Charles Robert Ashbee (1863 – 1942)
Like many of his Arts and Crafts associates, Charles Robert Ashbee worked across a range of different design disciplines, ranging from interior decoration to jewellery. He established the Guild and School of Handicraft in 1888 to help realise the potential of craftspeople working in the East End of London. This organisation specialised in metalworking, and in the late 1890s Ashbee and his associates began to design and produce silver tableware. Reacting deliberately against factory production, the Guild produced pieces whose hand-made status was emphasised by details such as visible hammer marks. Ashbee's designs were celebrated for their simplicity and focus, and his restrained aesthetic had a significant influence on contemporary silver design not only in Britain but also Europe and America.

Covered soup tureen and ladle, designed by Charles Robert Ashbee, Guild of Handicraft Ltd., 1890 – 1893. Museum no. CIRC.62 to 62B-1952. © Victoria and Albert Museum, London
Covered soup tureen and ladle, designed by Charles Robert Ashbee, Guild of Handicraft Ltd., 1890 – 1893. Museum no. CIRC.62 to 62B-1952. © Victoria and Albert Museum, London

Ernest Barnsley (1863 – 1926) & Sidney Barnsley (1865 – 1926)
Ernest Barnsley and his younger brother Sidney both trained as architects. After graduation Sidney completed his training at London architect Norman Shaw, a proponent of 'Old English' style, and Ernest at John Dando Sedding, an influential Arts and Crafts designer. It was through Ernest working for Sedding that he and later Sidney met Ernest Gimson [see below], a fellow trainee architect. In 1893 Gimson and Sidney Barnsley persuaded Ernest to leave his accelerating architectural career to join them in setting up a craft community in Sapperton in Gloucestershire, that was to focus on working with local people and materials. Here the Barnsley brothers produced furniture that adhered to the Arts and Crafts ideal: visible construction, simple structures and limited decoration.

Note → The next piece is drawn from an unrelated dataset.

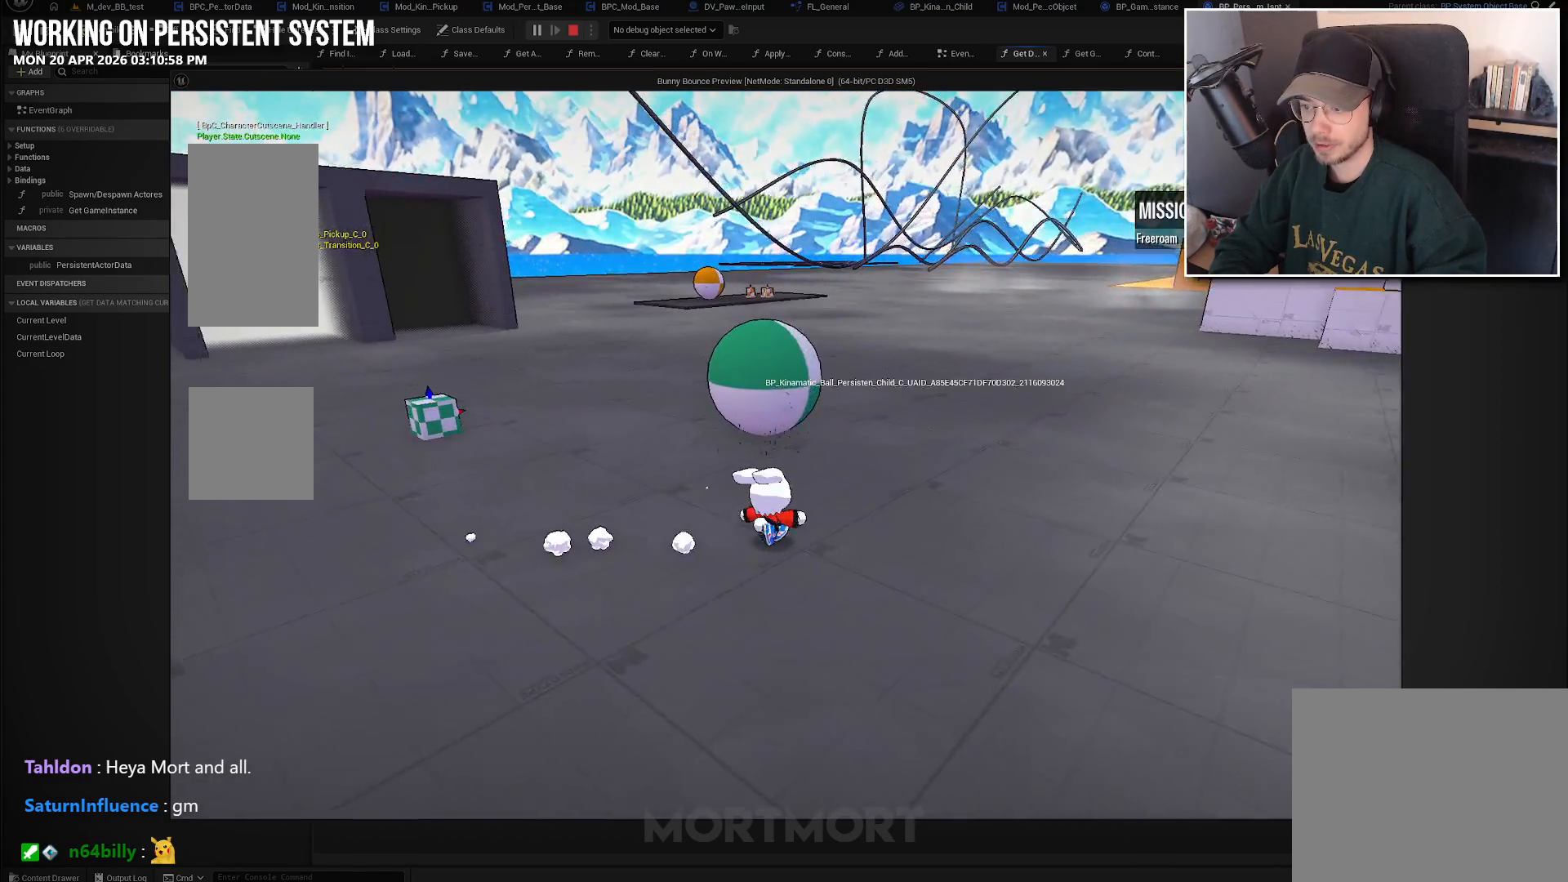
{"buttons": [], "left_stick": "center", "right_stick": "left", "events": [[67, "left_stick", "up-right"], [467, "left_stick", "center"]]}
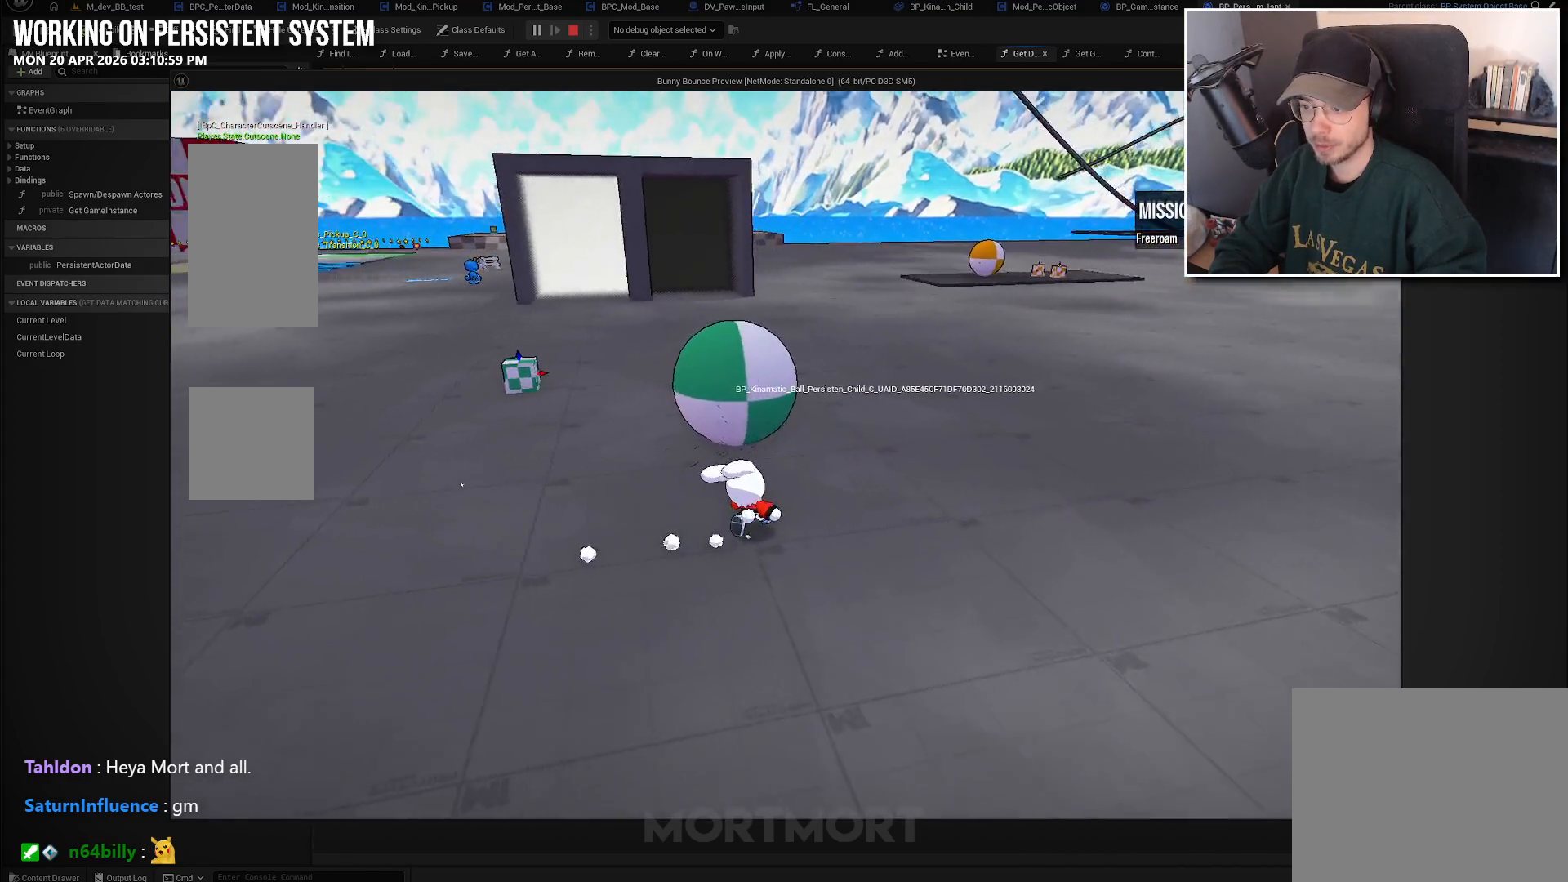
{"buttons": [], "left_stick": "up", "right_stick": "center", "events": [[67, "right_stick", "center"], [300, "left_stick", "up"]]}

Wardrobe, designed by Ernest Barnsley, manufactured by Daneway House Workshops, 1902, England. Museum nos. W.39:1 & 2-1977. © Victoria and Albert Museum, London
Wardrobe, designed by Ernest Barnsley, manufactured by Daneway House Workshops, 1902, England. Museum nos. W.39:1 & 2-1977. © Victoria and Albert Museum, London

William Arthur Smith Benson (1854 – 1924)
As a young man William Arthur Smith Benson completed his training in the office of Basil Champneys, an architect who helped revive the late Gothic style favoured by the Arts and Crafts Movement. Through Champneys Benson was introduced to William Morris, who encouraged him to establish a small workshop for the production of turned metalwork. Unlike Morris, Benson fully embraced the potential of mechanical production and designed exclusively for it. A founder member of the Art Workers' Guild (established in 1884), Benson created a commercially successful range of oil and electric light fittings, and household utensils in copper brass, electroplate and silver. Following Morris's death in 1896, Benson became Managing Director of Morris & Co., for which he also designed furniture and wallpaper.

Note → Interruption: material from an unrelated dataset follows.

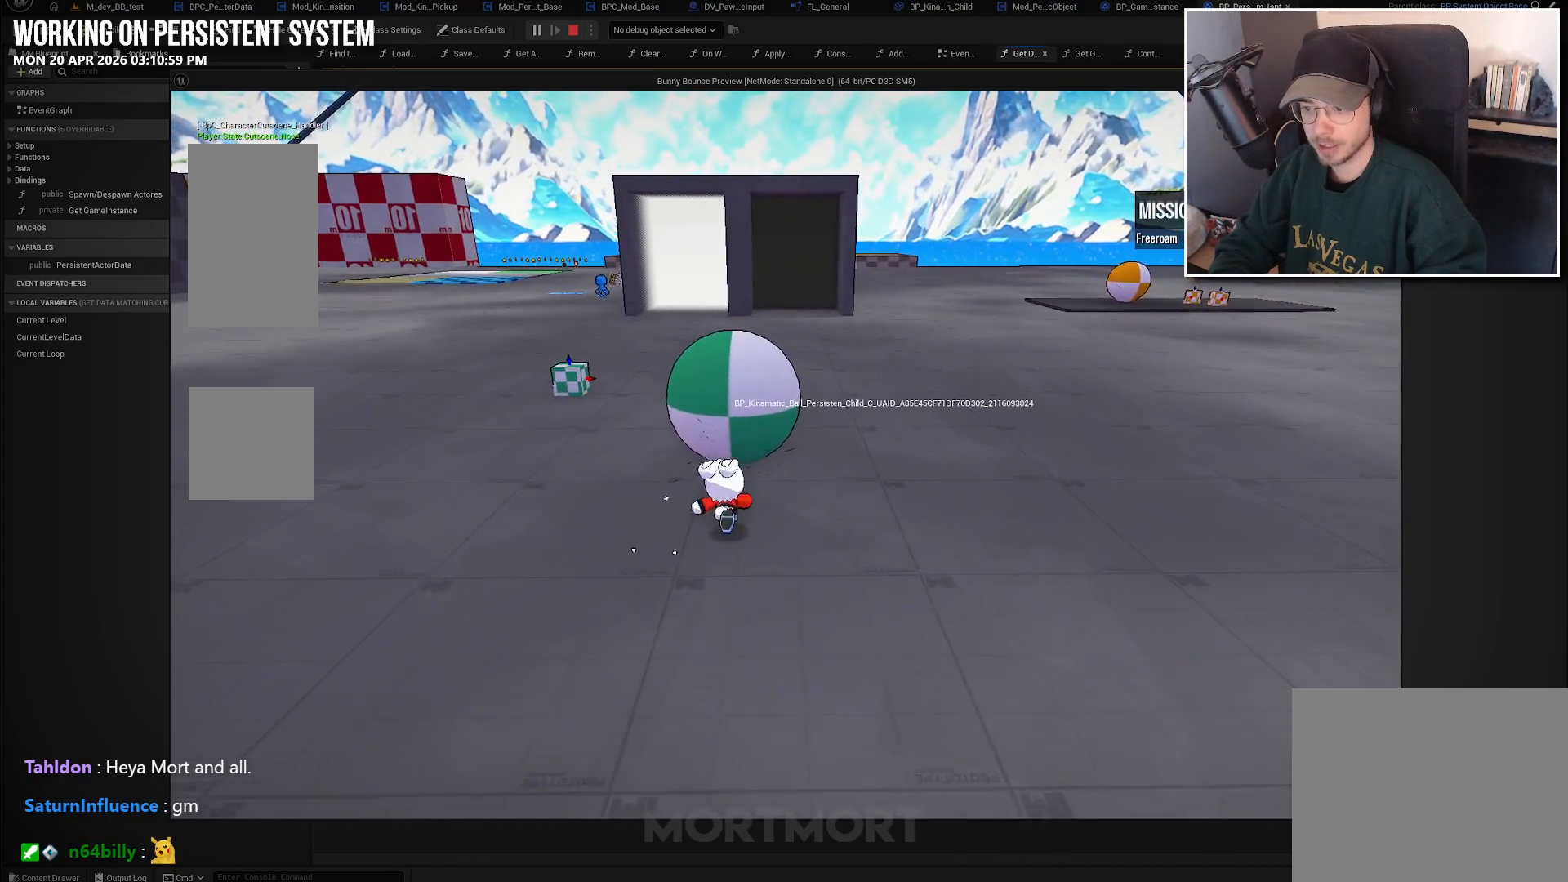
{"buttons": [], "left_stick": "center", "right_stick": "center", "events": [[200, "left_stick", "center"]]}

Light fitting, designed by William Arthur Smith Benson, made by W.A.S. Benson and Co. Ltd., about 1902, England. Museum no. M.16-1979. © Victoria and Albert Museum, London
Light fitting, designed by William Arthur Smith Benson, made by W.A.S. Benson and Co. Ltd., about 1902, England. Museum no. M.16-1979. © Victoria and Albert Museum, London

Godfrey Blount (1859 – 1937)
Godfrey Blount was a painter who was deeply influenced by the ideas of leading art critic of the Victorian era, John Ruskin. In 1896 Blount and his wife Ethel moved to Haslemere in Surrey to join Ethel's sister, Maud, and her husband Joseph, who had established the Haslemere Peasant Industries. This group of workshop-based craft enterprises together formed an artistic community that aimed at obtaining 'the double pleasure of lovely surroundings and happy work'. The Blounts later set up their own enterprise called the Peasant Arts Society, which used local women to produce hand-woven pile carpets and simple embroidered appliqués on linen known as 'peasant tapestries'. Made to Blount's designs, the tapestries were used as door curtains, casement curtains, bed spreads and bed hangings, and became very fashionable in artistic circles.

The Spies, panel, designed by Godfrey Blount, embroidered by Haslemere Peasant Industries, about 1900, England. Museum no. T.218-1953. © Victoria and Albert Museum, London
The Spies, panel, designed by Godfrey Blount, embroidered by Haslemere Peasant Industries, about 1900, England. Museum no. T.218-1953. © Victoria and Albert Museum, London

Arthur Stansfield Dixon (1856 – 1929)
Trained as an architect, Arthur Stansfield Dixon was a friend of William Morris and Charles Robert Ashbee, and also knew Philip Webb, the Arts and Craft Movement's leading architect. Dixon designed a number of pioneering Arts and Crafts-style buildings in Birmingham, and also developed a reputation for designing objects in metal. In 1890 Dixon founded and became the chief designer of the Birmingham Guild of Handicraft, which produced the city's first Arts and Crafts metalwork. With their simple forms and deliberately emphasised hammer marks, pieces designed by Dixon are strong expressions of a 'handmade' aesthetic. Their plain design and simple construction must have seemed rather naked to most Victorians, but pleasingly 'honest' to those who supported the anti-industrial ideas that Dixon had helped make newly fashionable.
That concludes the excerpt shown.